Según la psicóloga, es normal aferrarse al hijo que lo necesita, y también es normal sentir cargo de conciencia por hacerlo. “Pero es importante que los papás intenten sacarse la culpa. Su responsabilidad es no olvidar que ese otro hijo está, y que también tiene necesidades, pero si tengo un hijo enfermo, y otro sano, claramente no me van a necesitar las mismas horas del día”.

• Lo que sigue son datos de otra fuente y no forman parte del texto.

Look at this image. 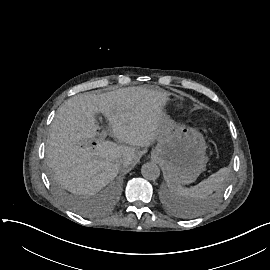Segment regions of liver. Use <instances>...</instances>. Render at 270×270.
Returning a JSON list of instances; mask_svg holds the SVG:
<instances>
[{
	"label": "liver",
	"instance_id": "1",
	"mask_svg": "<svg viewBox=\"0 0 270 270\" xmlns=\"http://www.w3.org/2000/svg\"><path fill=\"white\" fill-rule=\"evenodd\" d=\"M168 96L160 89L137 86L69 98L50 125L46 145L47 163L56 180L72 193L95 195L119 170L134 163L135 146L148 147L157 138ZM97 113L109 120L113 136L122 144L108 140L83 144L97 135Z\"/></svg>",
	"mask_w": 270,
	"mask_h": 270
}]
</instances>
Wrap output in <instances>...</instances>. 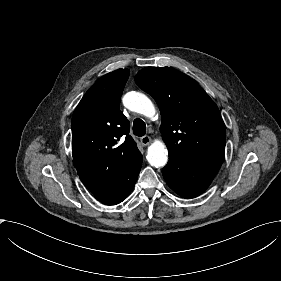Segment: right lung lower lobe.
<instances>
[{"instance_id":"obj_1","label":"right lung lower lobe","mask_w":281,"mask_h":281,"mask_svg":"<svg viewBox=\"0 0 281 281\" xmlns=\"http://www.w3.org/2000/svg\"><path fill=\"white\" fill-rule=\"evenodd\" d=\"M142 166L141 153L130 163L126 170L110 185L94 196L102 203L115 205L122 202L133 190Z\"/></svg>"}]
</instances>
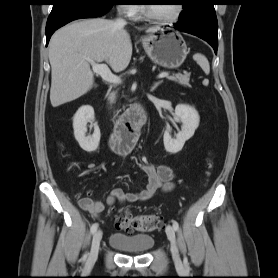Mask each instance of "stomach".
Instances as JSON below:
<instances>
[{
	"label": "stomach",
	"instance_id": "1",
	"mask_svg": "<svg viewBox=\"0 0 278 278\" xmlns=\"http://www.w3.org/2000/svg\"><path fill=\"white\" fill-rule=\"evenodd\" d=\"M142 44L152 62L168 69L180 67L188 54L183 37L175 32L162 30L159 35L144 36Z\"/></svg>",
	"mask_w": 278,
	"mask_h": 278
}]
</instances>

Cómo ayudar a los “niños invisibles”
La psicóloga Corcuera trabajó con familias de niños con diagnósticos graves que viven en la III y IV región. En busca de un mejor tratamiento para sus hijos, las mamás debían trasladarse junto al enfermo a la capital. “Acompañé a esas mamás que tuvieron que dejar a sus otros hijos, sin verlos durante meses (…) Cuando por fin podían reencontrarse, la calma de esas mamás era absoluta”, recuerda. Según su experiencia, “van a quedar secuelas graves si es que efectivamente el ‘niño invisible’ no estuvo bien cuidado y los papas se desentendieron por completo. En esos casos quedan con la sensación de que son menos importantes”.

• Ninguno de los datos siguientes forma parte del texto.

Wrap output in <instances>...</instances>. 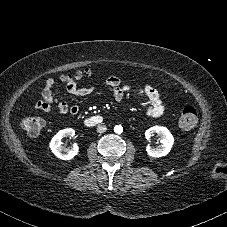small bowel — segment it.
Listing matches in <instances>:
<instances>
[{
  "label": "small bowel",
  "instance_id": "obj_1",
  "mask_svg": "<svg viewBox=\"0 0 227 227\" xmlns=\"http://www.w3.org/2000/svg\"><path fill=\"white\" fill-rule=\"evenodd\" d=\"M106 86L112 91L113 96L117 101L122 100L127 92H132L139 97L145 98V112L149 117L157 118L164 113L165 106L161 99L160 92L155 86L150 84H145L143 86L122 84L120 78L117 76L109 77L106 80ZM54 87L55 81L51 78L47 79L43 85L41 96L35 104L36 109L45 112L57 110L60 115H77L79 113V106H69L66 102L59 101L54 94ZM69 91L75 96H86L93 93L94 87L73 86Z\"/></svg>",
  "mask_w": 227,
  "mask_h": 227
}]
</instances>
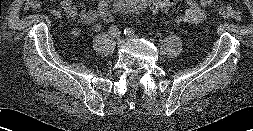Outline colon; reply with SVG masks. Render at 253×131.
Listing matches in <instances>:
<instances>
[{
	"mask_svg": "<svg viewBox=\"0 0 253 131\" xmlns=\"http://www.w3.org/2000/svg\"><path fill=\"white\" fill-rule=\"evenodd\" d=\"M178 6L177 0H153L151 3V8L156 12H165L174 9ZM218 12L225 18H229L235 21L243 20V13L231 6L221 7ZM100 20L107 26L114 23V14L110 11H104L101 14Z\"/></svg>",
	"mask_w": 253,
	"mask_h": 131,
	"instance_id": "5ec220e1",
	"label": "colon"
}]
</instances>
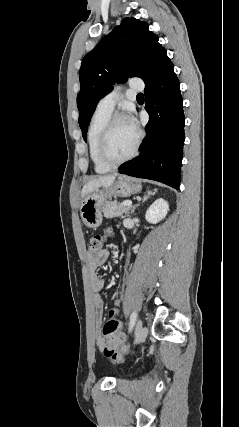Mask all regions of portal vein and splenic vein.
Returning a JSON list of instances; mask_svg holds the SVG:
<instances>
[{"label":"portal vein and splenic vein","mask_w":239,"mask_h":427,"mask_svg":"<svg viewBox=\"0 0 239 427\" xmlns=\"http://www.w3.org/2000/svg\"><path fill=\"white\" fill-rule=\"evenodd\" d=\"M122 205L123 206H131L132 205V202L131 201H129V200H127V201H124L123 203H122Z\"/></svg>","instance_id":"obj_1"}]
</instances>
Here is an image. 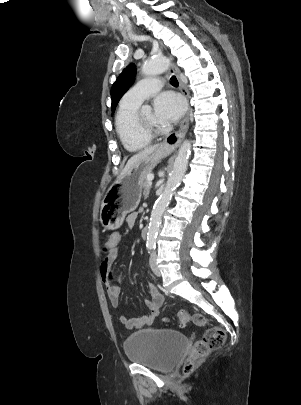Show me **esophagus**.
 <instances>
[{
  "label": "esophagus",
  "instance_id": "1",
  "mask_svg": "<svg viewBox=\"0 0 301 405\" xmlns=\"http://www.w3.org/2000/svg\"><path fill=\"white\" fill-rule=\"evenodd\" d=\"M168 70L170 73L176 75V77L179 81V84H180V88L188 103L189 93L181 80L180 72H179L178 68L176 67V65L173 62H171ZM188 127H189V108L187 110V113H186L184 119L181 122L179 130L176 131L175 133H171L170 135H168L162 142V147L169 148V149L176 148L181 143L184 136L186 135Z\"/></svg>",
  "mask_w": 301,
  "mask_h": 405
}]
</instances>
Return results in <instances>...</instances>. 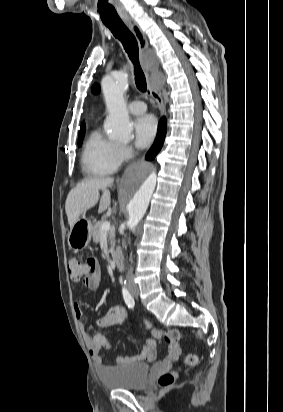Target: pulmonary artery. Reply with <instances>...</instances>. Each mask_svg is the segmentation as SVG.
Returning <instances> with one entry per match:
<instances>
[{
	"mask_svg": "<svg viewBox=\"0 0 283 412\" xmlns=\"http://www.w3.org/2000/svg\"><path fill=\"white\" fill-rule=\"evenodd\" d=\"M127 109L131 114H142L146 111V104L140 100L132 101L128 104Z\"/></svg>",
	"mask_w": 283,
	"mask_h": 412,
	"instance_id": "1",
	"label": "pulmonary artery"
}]
</instances>
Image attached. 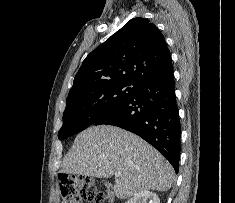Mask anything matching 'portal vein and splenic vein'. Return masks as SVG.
I'll list each match as a JSON object with an SVG mask.
<instances>
[{
	"label": "portal vein and splenic vein",
	"instance_id": "obj_1",
	"mask_svg": "<svg viewBox=\"0 0 235 203\" xmlns=\"http://www.w3.org/2000/svg\"><path fill=\"white\" fill-rule=\"evenodd\" d=\"M114 175H115V177H119L121 175V173L118 171V172H115Z\"/></svg>",
	"mask_w": 235,
	"mask_h": 203
}]
</instances>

Para que eso no suceda, Maribel enfatiza en la importancia fortalecer el vínculo con ellos a diario. Para esto, la psicóloga afirma que es crucial acompañarlos al menos en una de sus tareas cotidianas; cuando se despiertan, a la hora de almuerzo o de comida, ayudarlos a bañarse, o incluso a través de videollamadas en caso de distancias muy largas. “Hay que aprovechar la tecnología. A través de una video llamada se puede hacer dormir a un niño, o leerle un cuento. Entonces hay que intentarlo todo para estar presentes en esos momentos cotidianos”.

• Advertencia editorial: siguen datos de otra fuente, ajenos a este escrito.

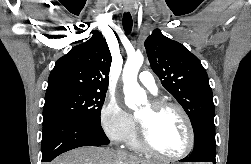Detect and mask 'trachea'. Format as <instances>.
I'll return each mask as SVG.
<instances>
[{
	"instance_id": "3493384b",
	"label": "trachea",
	"mask_w": 251,
	"mask_h": 164,
	"mask_svg": "<svg viewBox=\"0 0 251 164\" xmlns=\"http://www.w3.org/2000/svg\"><path fill=\"white\" fill-rule=\"evenodd\" d=\"M122 23L124 31L127 34H130L133 26V20L129 12L124 13Z\"/></svg>"
}]
</instances>
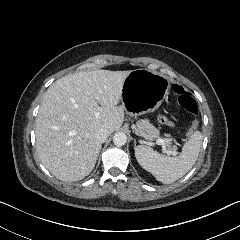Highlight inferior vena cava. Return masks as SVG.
<instances>
[{"label":"inferior vena cava","mask_w":240,"mask_h":240,"mask_svg":"<svg viewBox=\"0 0 240 240\" xmlns=\"http://www.w3.org/2000/svg\"><path fill=\"white\" fill-rule=\"evenodd\" d=\"M109 134H110V132L108 130L100 128L97 130L95 139L97 141H99L100 143H104L106 141V139L108 138Z\"/></svg>","instance_id":"inferior-vena-cava-1"}]
</instances>
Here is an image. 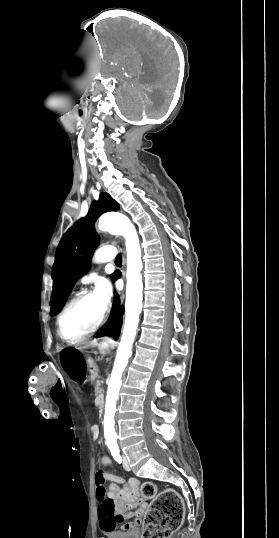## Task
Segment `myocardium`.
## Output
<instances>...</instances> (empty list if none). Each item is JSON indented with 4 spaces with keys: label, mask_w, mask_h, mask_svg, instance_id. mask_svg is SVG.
Returning a JSON list of instances; mask_svg holds the SVG:
<instances>
[{
    "label": "myocardium",
    "mask_w": 279,
    "mask_h": 538,
    "mask_svg": "<svg viewBox=\"0 0 279 538\" xmlns=\"http://www.w3.org/2000/svg\"><path fill=\"white\" fill-rule=\"evenodd\" d=\"M96 230L97 232L99 233H103L105 231L104 227L99 225V224H96ZM92 295H95V291L93 290H83L82 292H80L79 294H77L75 297H73L66 305L65 307L62 309V311L60 312V314L58 315L57 317V321H56V326H57V333L59 335V337L61 338V340L69 345H75V344H78L82 341H84L85 339H87L88 337L92 336L94 333H96L99 328L101 327V325L103 324L104 320H105V317H106V312H107V309H103L99 318L97 319L95 325L90 329L88 330L86 333H84L83 335H81L80 337H78L77 339L73 340V341H69L67 340L64 336H63V333H62V320H63V317L65 316V314L67 313V311L74 305L76 304L77 302H79L80 300L82 299H85L87 297H90Z\"/></svg>",
    "instance_id": "obj_1"
}]
</instances>
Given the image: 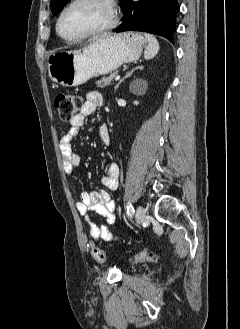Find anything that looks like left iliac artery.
Wrapping results in <instances>:
<instances>
[{"mask_svg": "<svg viewBox=\"0 0 240 329\" xmlns=\"http://www.w3.org/2000/svg\"><path fill=\"white\" fill-rule=\"evenodd\" d=\"M127 214L128 216L131 218L134 214V208L133 206L131 205V203H128L127 204Z\"/></svg>", "mask_w": 240, "mask_h": 329, "instance_id": "1", "label": "left iliac artery"}]
</instances>
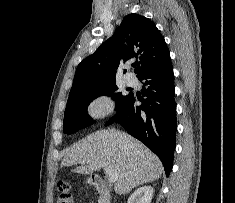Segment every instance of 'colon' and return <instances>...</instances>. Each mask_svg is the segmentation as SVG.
<instances>
[{
	"label": "colon",
	"instance_id": "colon-1",
	"mask_svg": "<svg viewBox=\"0 0 235 203\" xmlns=\"http://www.w3.org/2000/svg\"><path fill=\"white\" fill-rule=\"evenodd\" d=\"M59 191L60 194L57 203H75L72 193L70 191V185L67 182H60Z\"/></svg>",
	"mask_w": 235,
	"mask_h": 203
}]
</instances>
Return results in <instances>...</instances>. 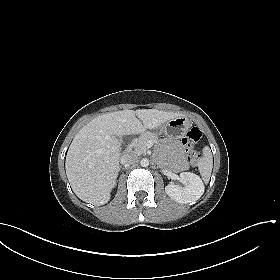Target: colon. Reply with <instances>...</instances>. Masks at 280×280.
<instances>
[{
    "label": "colon",
    "mask_w": 280,
    "mask_h": 280,
    "mask_svg": "<svg viewBox=\"0 0 280 280\" xmlns=\"http://www.w3.org/2000/svg\"><path fill=\"white\" fill-rule=\"evenodd\" d=\"M201 136V131L194 127L187 132L186 137L183 139V144L186 147L187 161L191 164H196L200 158L199 153L194 149V145L200 141Z\"/></svg>",
    "instance_id": "colon-1"
}]
</instances>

La psicóloga también considera que es crucial que los niños logren entender lo que sucede. “Dado el estrés del diagnóstico, muchas veces no hay tiempo de explicarles o no logran entender realmente lo que está sucediendo. Incluso podrían sentir que hicieron algo mal, o que los dejaron de querer. En la primera infancia los niños y niñas son egocéntricos, sienten que todo recae en ellos” afirma. “Por eso, si logran entender bien todo lo que está pasando, y son bien contenidos por quien los está cuidando, no deberían verse afectados”.